▸ Materials provided

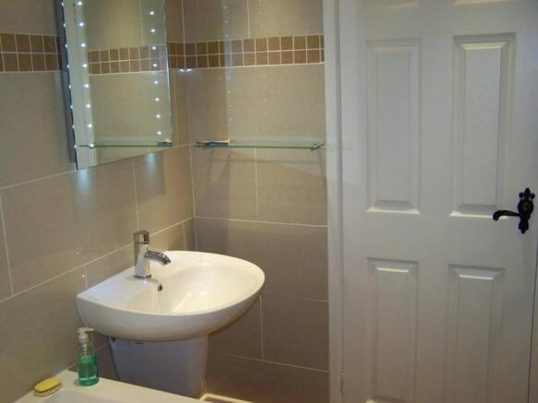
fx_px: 590
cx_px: 269
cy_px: 202
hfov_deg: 49.0
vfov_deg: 37.7
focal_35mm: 38
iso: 200
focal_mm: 6.3
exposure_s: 1/60
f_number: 2.8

▸ Problem requirements
The records above are to be restated exactly, with all pictures omitted.

▸ Answer for this exercise
fx_px: 590
cx_px: 269
cy_px: 202
hfov_deg: 49.0
vfov_deg: 37.7
focal_35mm: 38
iso: 200
focal_mm: 6.3
exposure_s: 1/60
f_number: 2.8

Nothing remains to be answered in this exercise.